En fait, le système actuel du crédit, dont l'origine historique a été
tout à fait contingente [accidentelle, non nécessaire], apparaît comme tout
à fait irrationnel, et cela pour huit raisons au moins :
-
la
création (ou la destruction) irresponsable de monnaie et de pouvoir d'achat par
les décisions des banques et des particuliers ;
-
le
financement d'investissements à long terme par des fonds empruntés à court
terme ;
-
la confusion de l'épargne et
de la monnaie ;
-
la très grande sensibilité du
mécanisme du crédit à la situation conjoncturelle ;
-
l'instabilité foncière qu'il
engendre ;
-
l'altération des conditions
d'une efficacité maximale de l'économie ;
-
l'altération de la
distribution des revenus ;
-
et enfin l'impossibilité de tout contrôle efficace du système
du crédit par l'opinion publique et le Parlement, en raison de son
extraordinaire complexité.
Au regard d'une expérience d'au
moins deux siècles quant aux désordres de toutes sortes et à la succession sans
cesse constatée de périodes d'expansion et de récession, on doit considérer que
les deux facteurs majeurs qui
les ont considérablement amplifiées, sinon suscitées, sont la création de
monnaie et de pouvoir d'achat ex nihilo par le mécanisme du crédit et le
financement d'investissements à long terme par des fonds empruntés à court
terme.
Il pourrait cependant être facilement pallié à ces
deux facteurs par une réforme d'ensemble qui permettrait, sinon de mettre fin
aux fluctuations conjoncturelles, tout au moins d'en diminuer considérablement
l'ampleur.
Cette réforme doit s’appuyer sur deux principes tout
à fait fondamentaux : Ø La création monétaire doit relever de l’État et de l’État seul.

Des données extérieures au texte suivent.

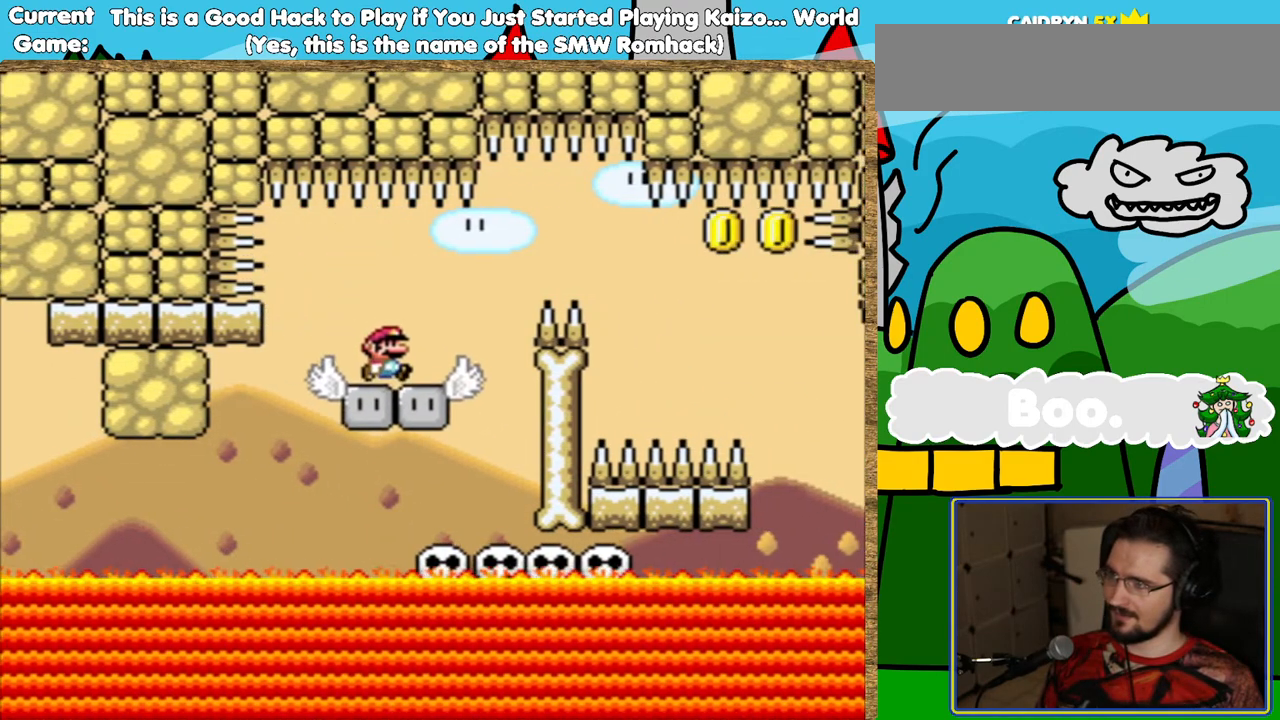
{"buttons": ["Y", "L1"], "events": [[101, "L1", "down"], [488, "DPAD_RIGHT", "up"]]}
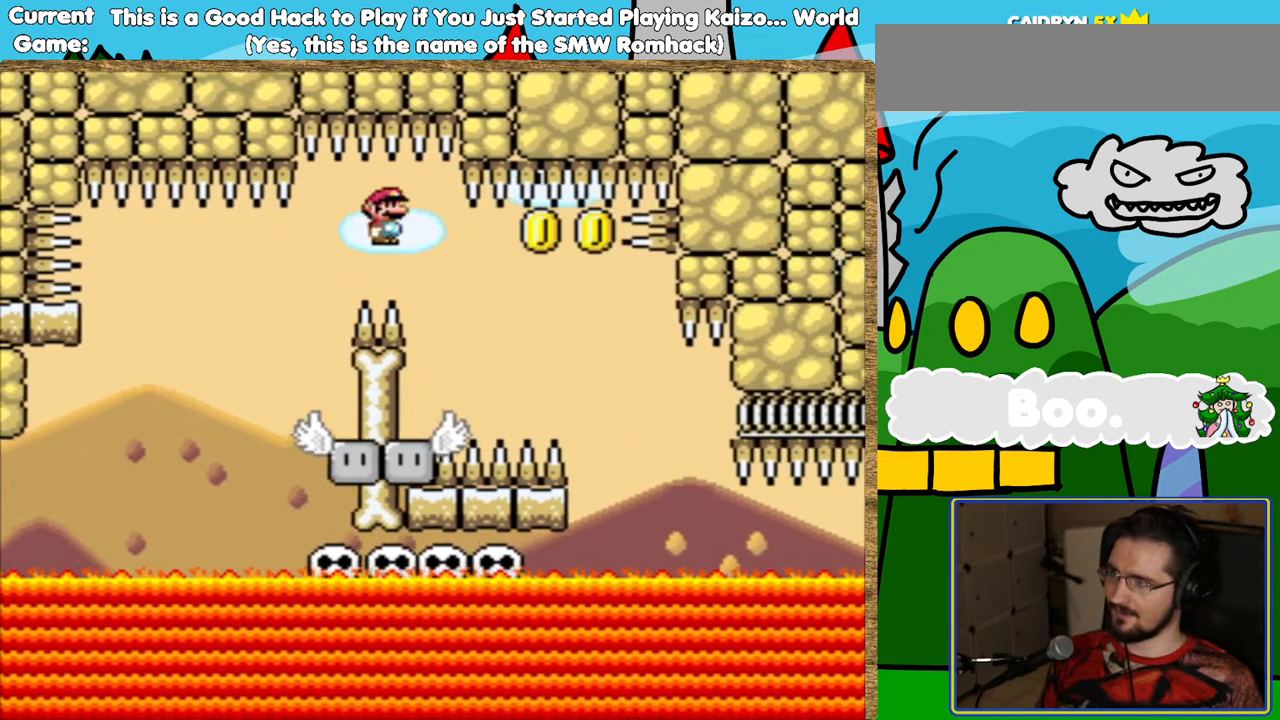
{"buttons": ["Y"], "events": [[118, "L1", "up"], [152, "DPAD_LEFT", "down"], [219, "DPAD_LEFT", "up"], [269, "DPAD_LEFT", "down"], [336, "DPAD_LEFT", "up"]]}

Toute création monétaire autre que la monnaie de base par la Banque
centrale doit être rendue impossible, de manière que
disparaissent les « faux droits » résultant actuellement de
la création de monnaie bancaire. Ø Tout financement d’investissement à un
terme donné doit être assuré par des emprunts à des termes plus longs, ou tout au moins de même terme. |
La réforme du mécanisme de
crédit doit ainsi rendre impossibles à la fois la création de monnaie ex
nihilo et l’emprunt à court terme pour financer des prêts à plus long terme, en ne permettant que des prêts à des échéances
plus rapprochées que celle correspondant aux fonds empruntés.
Cette double condition
implique une modification profonde des structures bancaires et financières
reposant sur la dissociation totale des
activités bancaires telles qu’elles se constatent aujourd’hui et
leur attribution à trois catégories d’établissements distincts et
indépendants : 1.
des banques de dépôt assurant seulement, à
l’exclusion de toute opération de prêt, les encaissements et les
paiements, et la garde des dépôts de leurs clients, les frais correspondants
étant facturés à ces derniers, et les comptes des clients ne pouvant
comporter aucun découvert ; 2.
des banques de prêt empruntant à des termes donnés et prêtant les
fonds empruntés à des termes plus courts, le
montant global des prêts ne pouvant excéder le montant global des fonds
empruntés ; 3.
des banques d’affaires empruntant
directement au public ou aux banques de prêt et investissant les fonds empruntés dans les entreprises. |
· Dans son principe, une telle réforme rendrait
impossibles la création monétaire et de pouvoir d’achat ex nihilo par le
système bancaire et l’emprunt à court terme pour financer des prêts de terme
plus long. Elle ne permettrait que des prêts de maturité plus courts que ceux
correspondant aux fonds empruntés.
Les banques de prêt et les
banques d’affaires serviraient d’intermédiaires entre les épargnants et les
emprunteurs. Elles seraient soumises à une obligation impérative : emprunter
à long terme pour prêter à plus court terme, à l’inverse de ce qui se passe
aujourd’hui[20].
Une telle organisation du
système bancaire et financier permettrait la réalisation simultanée de
conditions tout à fait fondamentales : Ø l’impossibilité
de toute création monétaire et de pouvoir d’achat en dehors de celle de la
monnaie de base par les autorités monétaires ; Ø la
suppression de tout déséquilibre potentiel résultant du financement
d’investissements à long terme à partir d’emprunts à court ou à moyen
terme ; Ø l’expansion
de la masse monétaire globale, constituée uniquement par la monnaie de base,
au taux souhaité par les autorités monétaires[21] ; Ø une
réduction majeure, sinon totale, de l’amplitude des fluctuations
conjoncturelles[22] ; Ø l’attribution à l’État, c’est-à-dire à la
collectivité, des gains provenant de la création monétaire, et l’allègement
en conséquence des impôts actuels ; Ø un contrôle aisé par l’opinion
publique et par le Parlement de la création monétaire de la création
monétaire et de ses implications. |
Tous ces avantages seraient essentiels.
Les profonds changements que leur obtention
implique se heurteraient naturellement à de puissants intérêts et à des
préjugés fortement enracinés.
Mais, au regard des crises
majeures que le système actuel du crédit n’a cessé de susciter depuis au moins
deux siècles, et continue à susciter aujourd’hui, et que les autorités
monétaires se révèlent toujours incapables de maîtriser, cette réforme apparaît
comme une condition nécessaire de survie d’une économie décentralisée et de
son efficacité.
· Le fonctionnement d’une économie
de marché repose sur un très grand nombre d’engagements sur l’avenir.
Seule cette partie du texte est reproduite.